Determine how many lines in the entries below contain "size", and output only that number.

• _Record extracts_:
=-=-=-=-=

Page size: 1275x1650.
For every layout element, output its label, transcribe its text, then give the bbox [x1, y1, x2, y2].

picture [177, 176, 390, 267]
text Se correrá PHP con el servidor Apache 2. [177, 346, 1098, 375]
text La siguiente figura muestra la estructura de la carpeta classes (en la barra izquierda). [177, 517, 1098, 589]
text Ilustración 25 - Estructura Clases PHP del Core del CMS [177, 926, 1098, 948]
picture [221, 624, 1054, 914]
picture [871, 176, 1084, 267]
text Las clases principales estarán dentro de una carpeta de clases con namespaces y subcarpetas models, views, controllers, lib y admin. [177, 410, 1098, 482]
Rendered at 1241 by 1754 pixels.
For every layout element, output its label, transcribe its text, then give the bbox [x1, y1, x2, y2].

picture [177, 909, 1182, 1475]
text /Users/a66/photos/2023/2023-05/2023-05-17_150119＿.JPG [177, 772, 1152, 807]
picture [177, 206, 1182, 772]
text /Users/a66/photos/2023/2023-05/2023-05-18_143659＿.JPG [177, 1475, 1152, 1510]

=-=-=-=-=

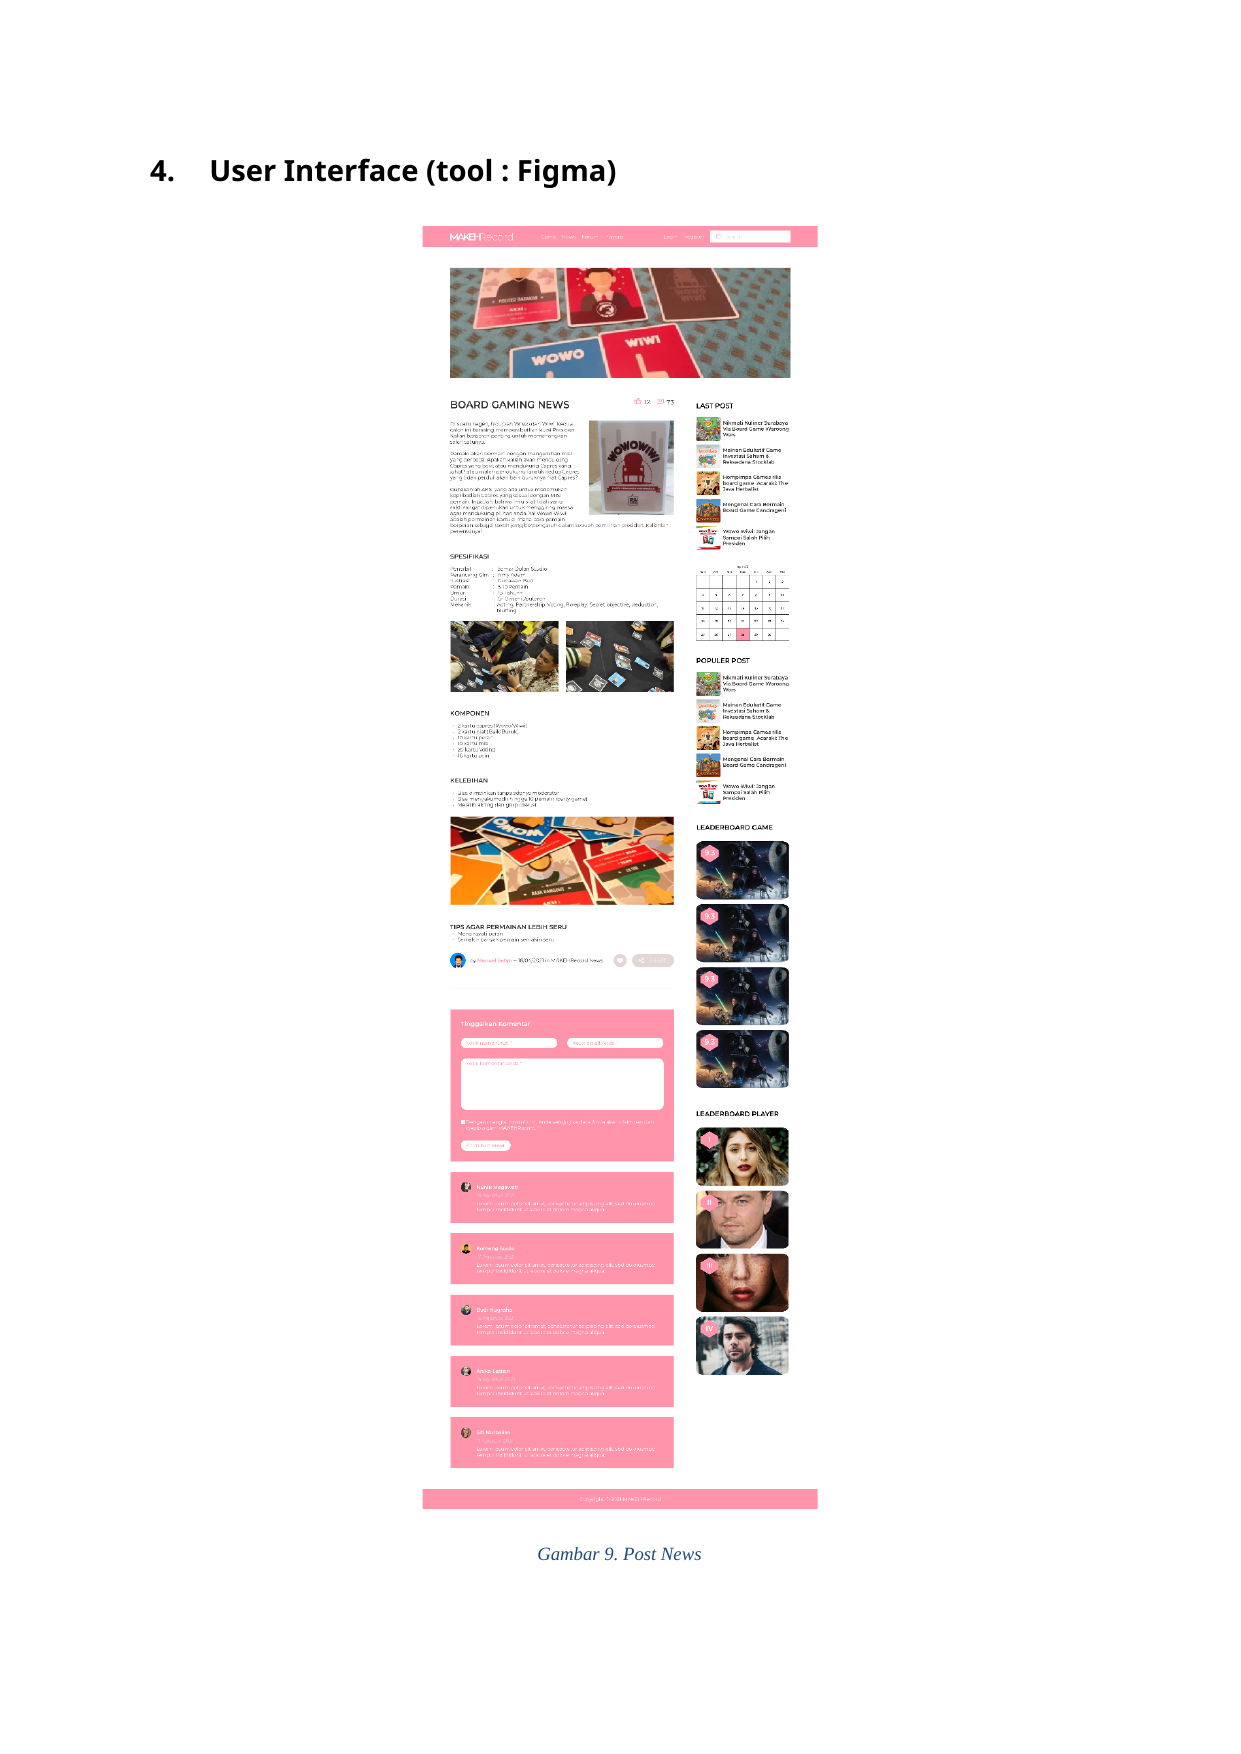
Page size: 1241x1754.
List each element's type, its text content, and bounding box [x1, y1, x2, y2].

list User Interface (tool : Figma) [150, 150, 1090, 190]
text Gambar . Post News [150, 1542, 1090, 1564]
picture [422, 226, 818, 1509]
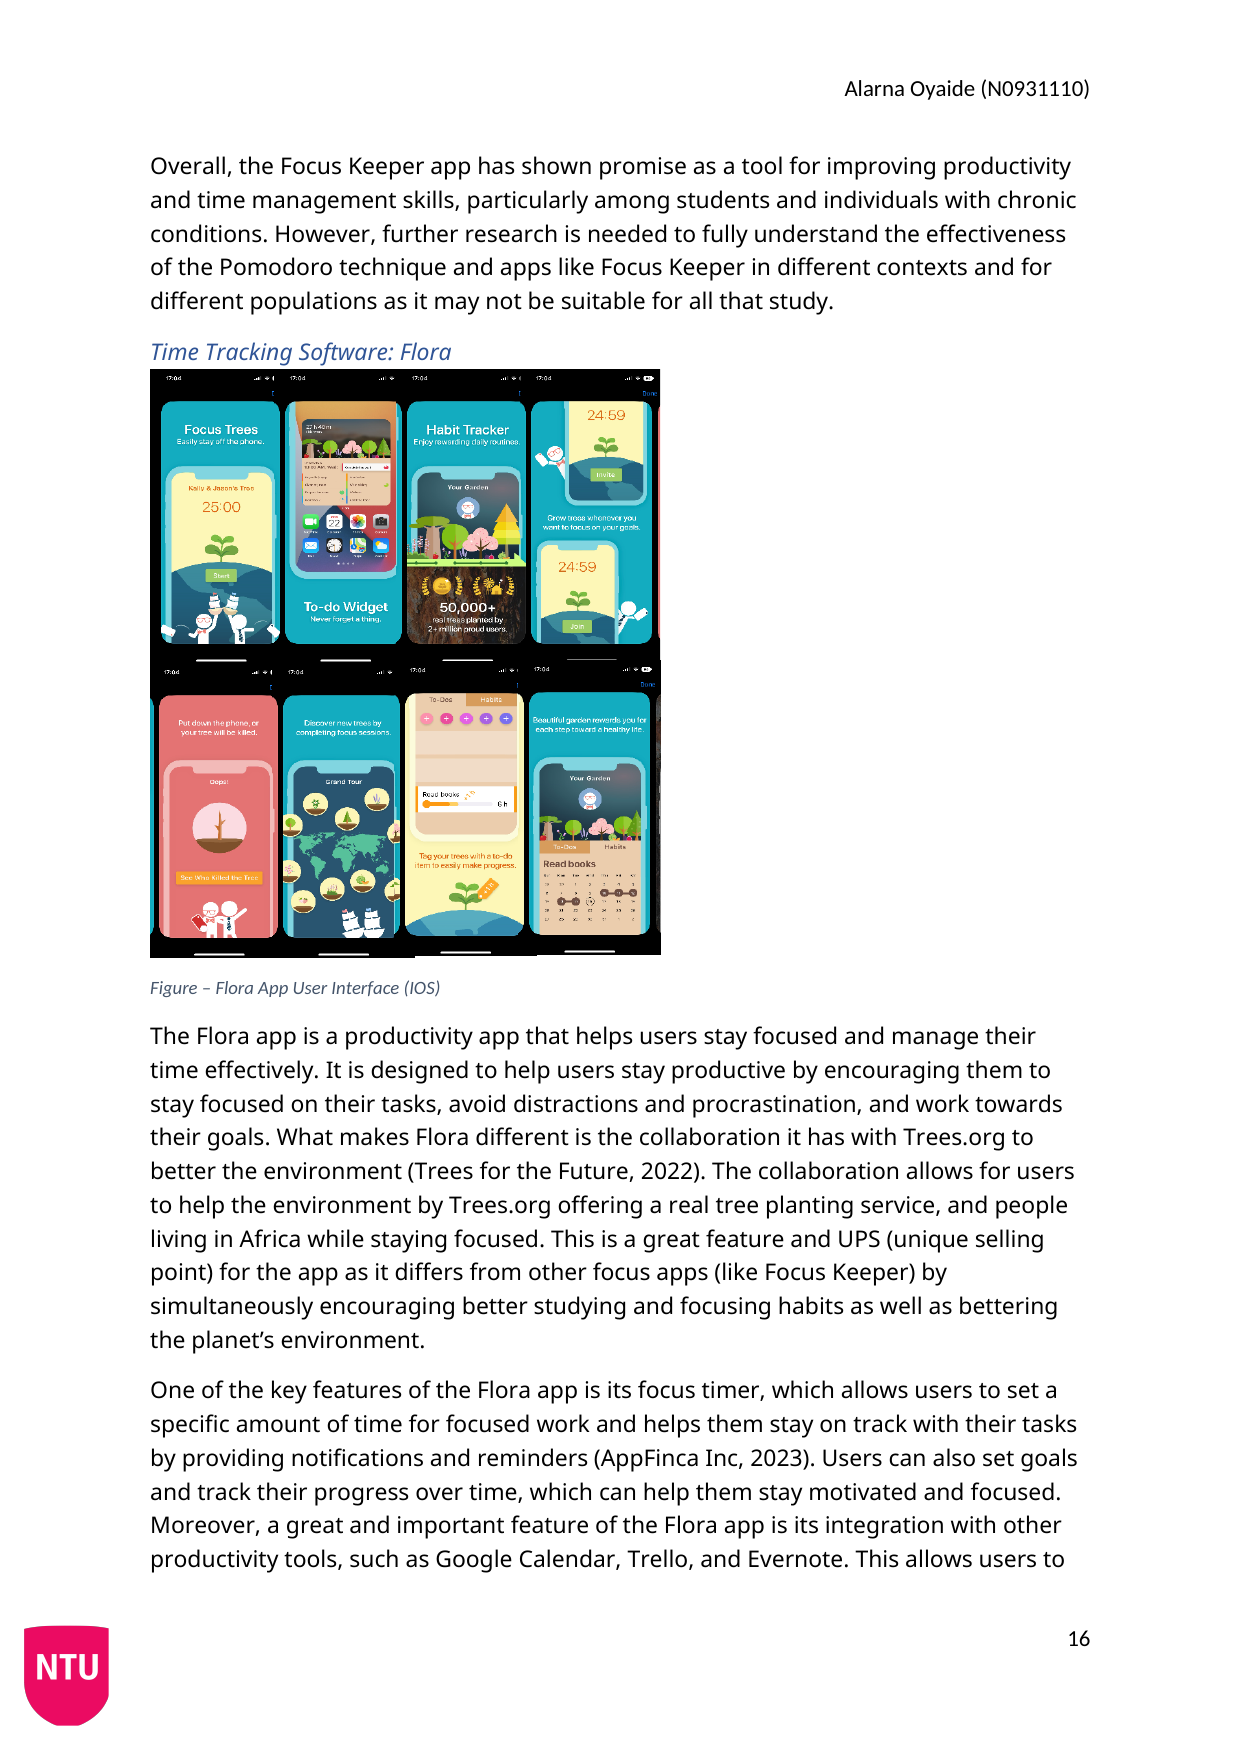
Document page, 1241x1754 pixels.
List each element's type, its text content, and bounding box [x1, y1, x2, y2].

=-=-=-=-=

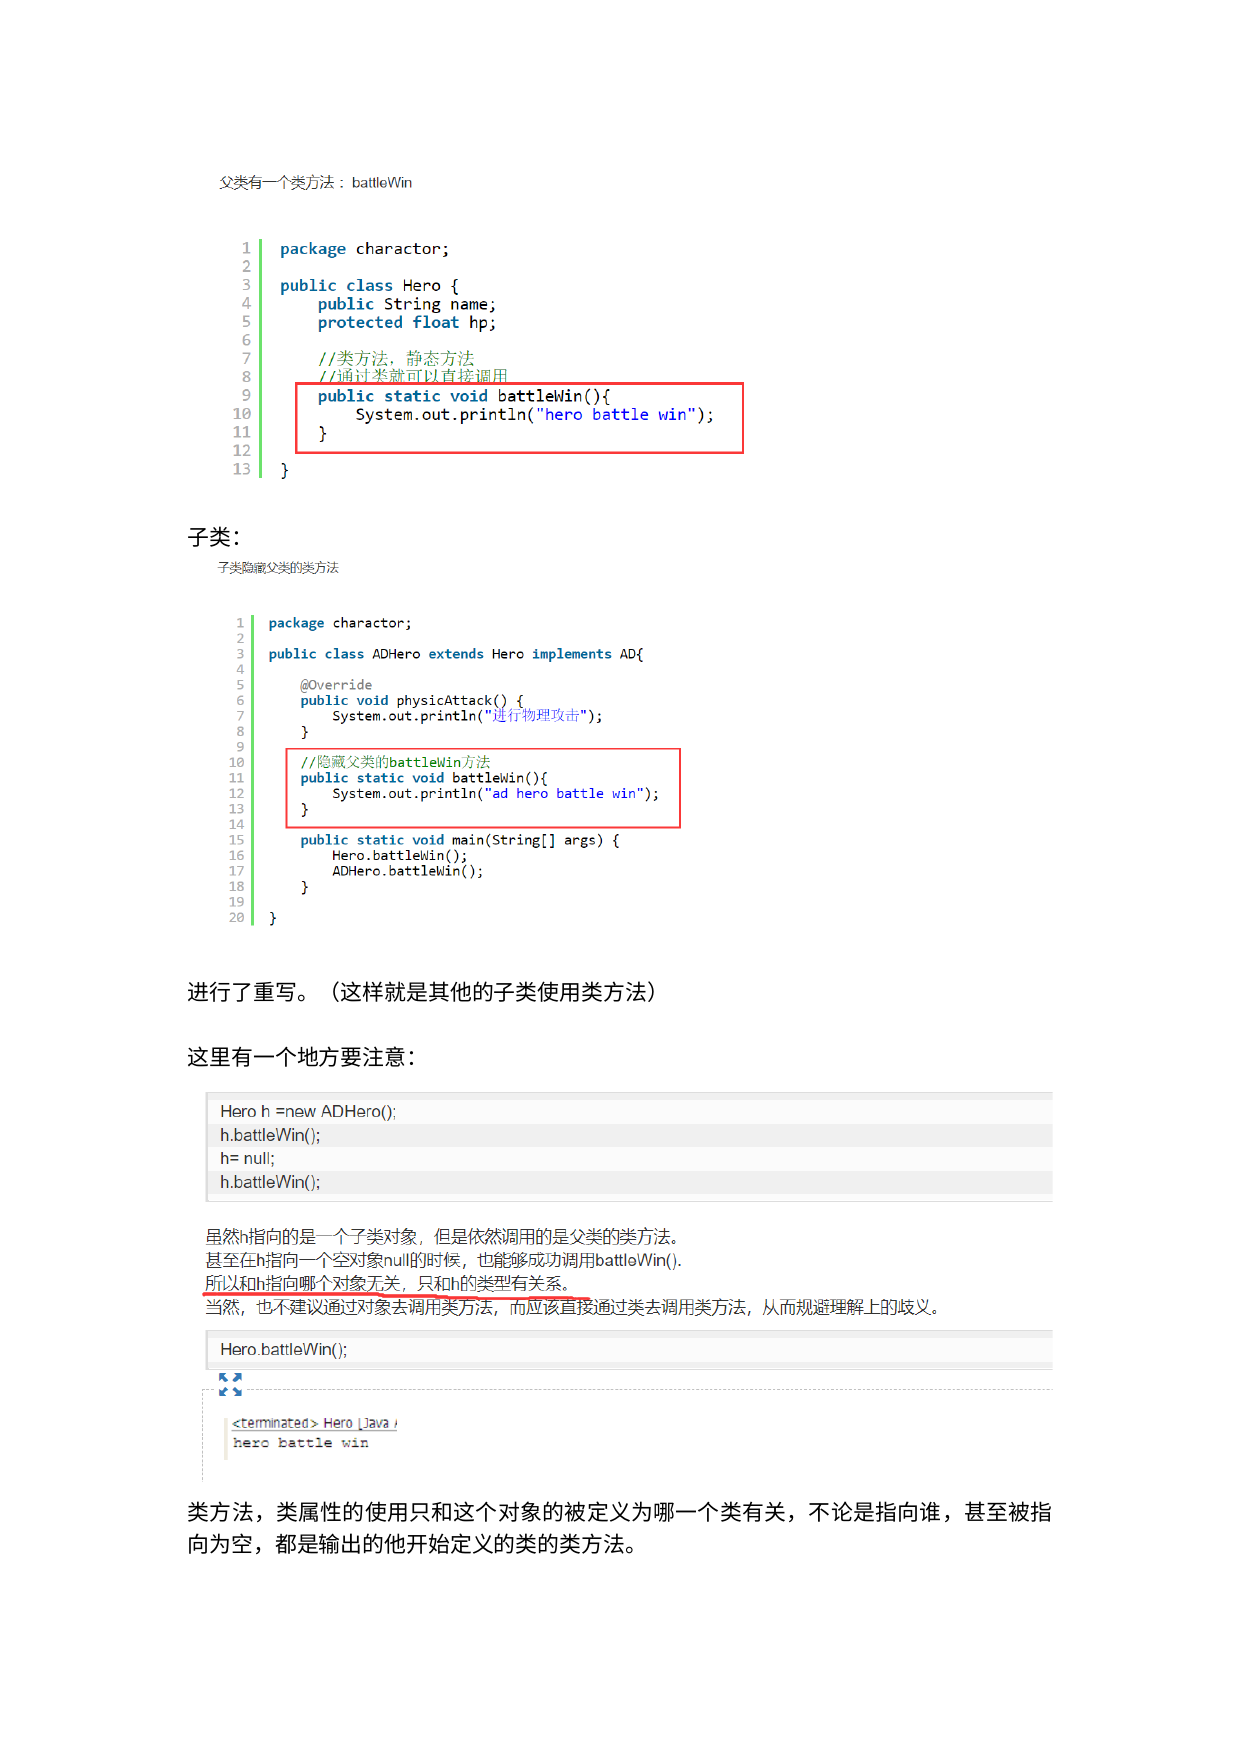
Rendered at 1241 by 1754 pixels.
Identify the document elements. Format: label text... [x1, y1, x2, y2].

=-=-=-=-=

• _Task result_: 2